My Reflection on the Botham Jean Story

I was reading some posts by white people who seem to understand the systemic nature of racism. I agree with what they were saying. However, I felt like something was missing.

People always get all warm and fuzzy when they see black people forgiving their white perpetrators and yes, we need to forgive. However, that’s the problem. It is all one-sided.

Black people have to forgive.

Black people have to inform white people and prove to them the struggles and issues of racism that black people have to endure every day.

Black people have to protest, advocate and risk much for justice and equity.

Black people have to adapt their lives and be sensitive to the situations they are in constantly.

Black people have to give, give, give with no or little opportunities to receive.

Black people have to convince everyone else that we are worthy, have value and are due dignity, respect, just, and humane treatment.

People were so touched by the brother’s forgiveness yet upset with the mother’s critique. We see this all the time. I wonder if people realize that these collective reactions feel like a slap in our face. Yet again we are told, albeit not verbally, to suck it up and do the right thing. That thing that makes white people feel better and less anxious.

I am a person of peace but I AM TIRED!!!!!!

To those white people who are woke and understand the depths of racism we are dealing with, I say:


You must speak to everyone in your sphere of influence and even create larger networks and start informing everyone and having those hard conversations that are necessary

You must show up in a supportive and encouraging way – physically showing up at rallies and protests, materially showing up by voting for those who will help to dismantle this foundation of racism, whether they are in the party you typically vote for or not

You must risk as much as black people have to risk every day of their lives. Risk your family, your friends, your job, your community for the sake of justice and equity.

Matthew 23:23

“Woe to you, teachers of the law and Pharisees, you hypocrites! You give a tenth of your spices—mint, dill and cumin. But you have neglected the more important matters of the law—justice, mercy and faithfulness. You should have practiced the latter, without neglecting the former.

There Is Hope!

Dallas has been in a tension-filled state for a while now and even the verdict and sentencing have not alleviated the tension. Things said during the trial actually added to the tension. We all agree that the police have a burden to bear and must implement change. However, I believe that we all have a burden to bear and must also be willing to implement change. Change in our thinking, beliefs, and behaviors.

One example of this I experienced this past weekend in a small town called Mulkiteo, WA. One year ago, my godson and another young man were murdered in Mulkiteo. One year later as things are winding down, my sister asked about some type of memorial for my godson. One of the officers took the lead and solicited for donations from the staff. They raised enough money to pay for a park bench with a plaque on it commemorating the life of my godson (see picture). Hence, my trip to Mulkiteo.

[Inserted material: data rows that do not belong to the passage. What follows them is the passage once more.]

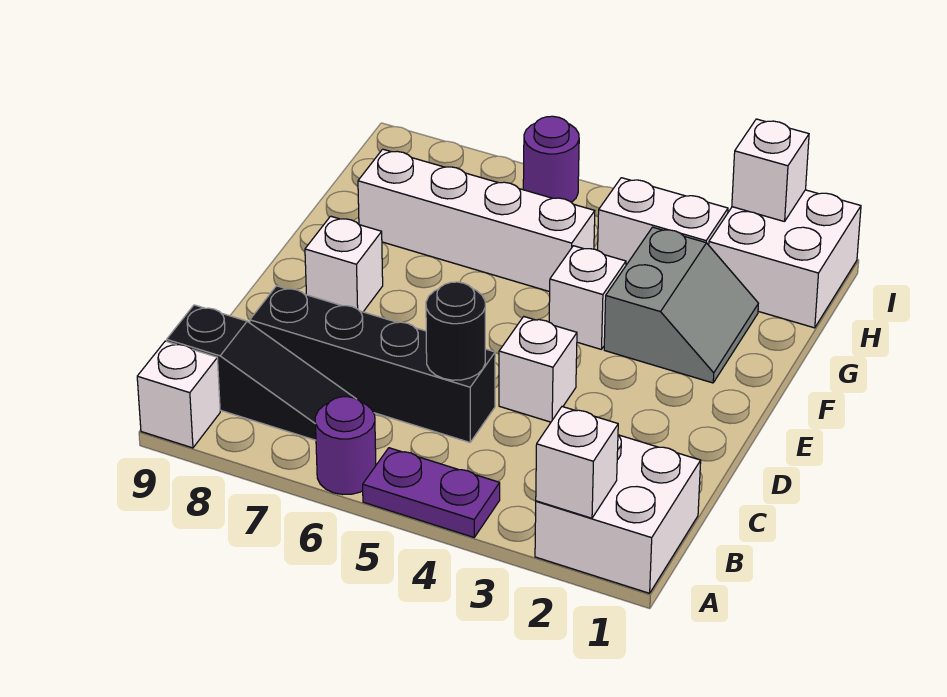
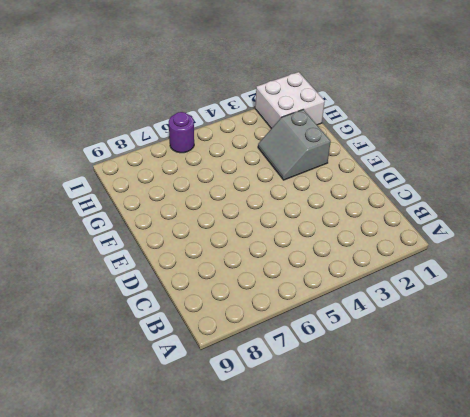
grey slope F2:G3 level 1 top 2 -> grey slope F2:G3 level 1 top 3
none -> white brick A1:B2 level 1
none -> purple plate A4:A5 level 1
none -> purple round brick A6 level 1

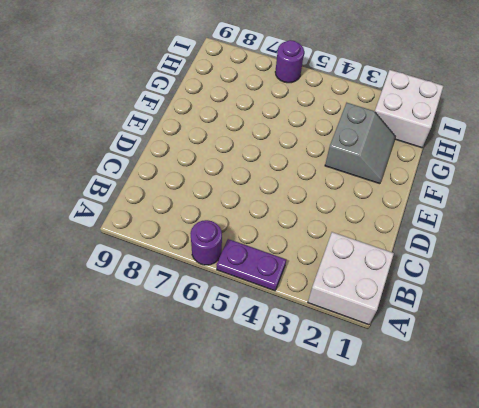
none -> white brick A9 level 1
none -> black slope B7:B9 level 1 top 9
none -> black brick C5:C8 level 1

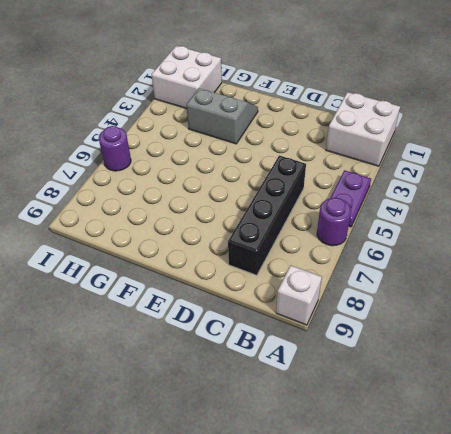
none -> black slope B7:B9 level 1 top 9
none -> white brick D4 level 1
none -> white brick E8 level 1

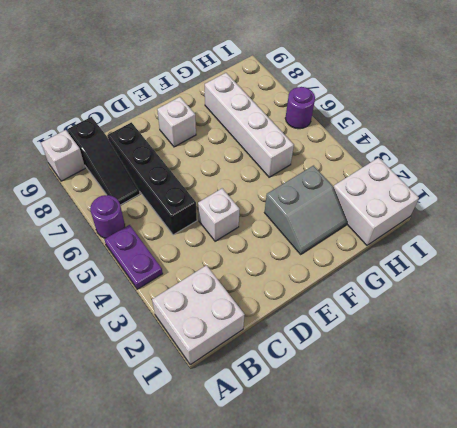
none -> white brick F4 level 1
none -> white brick H3:H4 level 1
none -> white brick A2 level 2

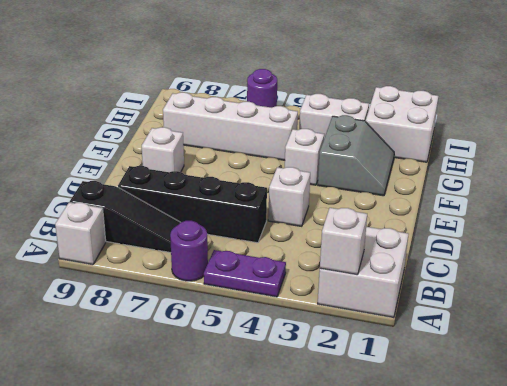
none -> black round brick C5 level 2
none -> white brick I2 level 2

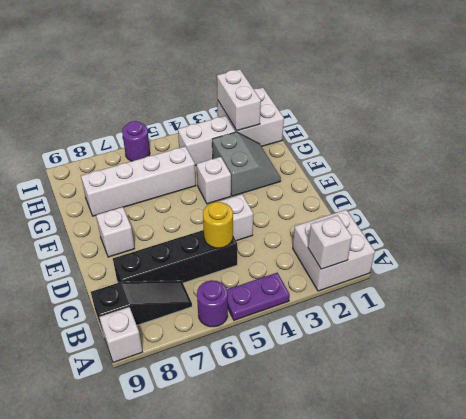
yellow round brick C5 level 2 -> black round brick C5 level 2
white brick H2:I2 level 2 -> white brick I2 level 2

(Pictures: The bench, the view from the bench, my sister and one of the police hugging, me and my two sisters talking with one of the police.)

However, that’s only part of the story. We heard many stories from police staff (officers, detectives, victim advocates – from Mulkiteo and the county of Snohomish – see picture). I also talked with the mayor and she said they were intentional about hiring diverse staff and having the staff undergo diversity training. The police chief is Asian, they have women and men in all different positions. Some of them even got emotional when telling their stories.

It gave me hope and something to hold onto as I made my way back to Dallas and the uncertainties of the Guyger trial. Yes, we need to change. And yes, there is hope that change is possible. They are changing things in Mulkiteo, WA and it shows us that we can change things in Dallas, TX. Be encouraged and be ready, willing and able to do your part.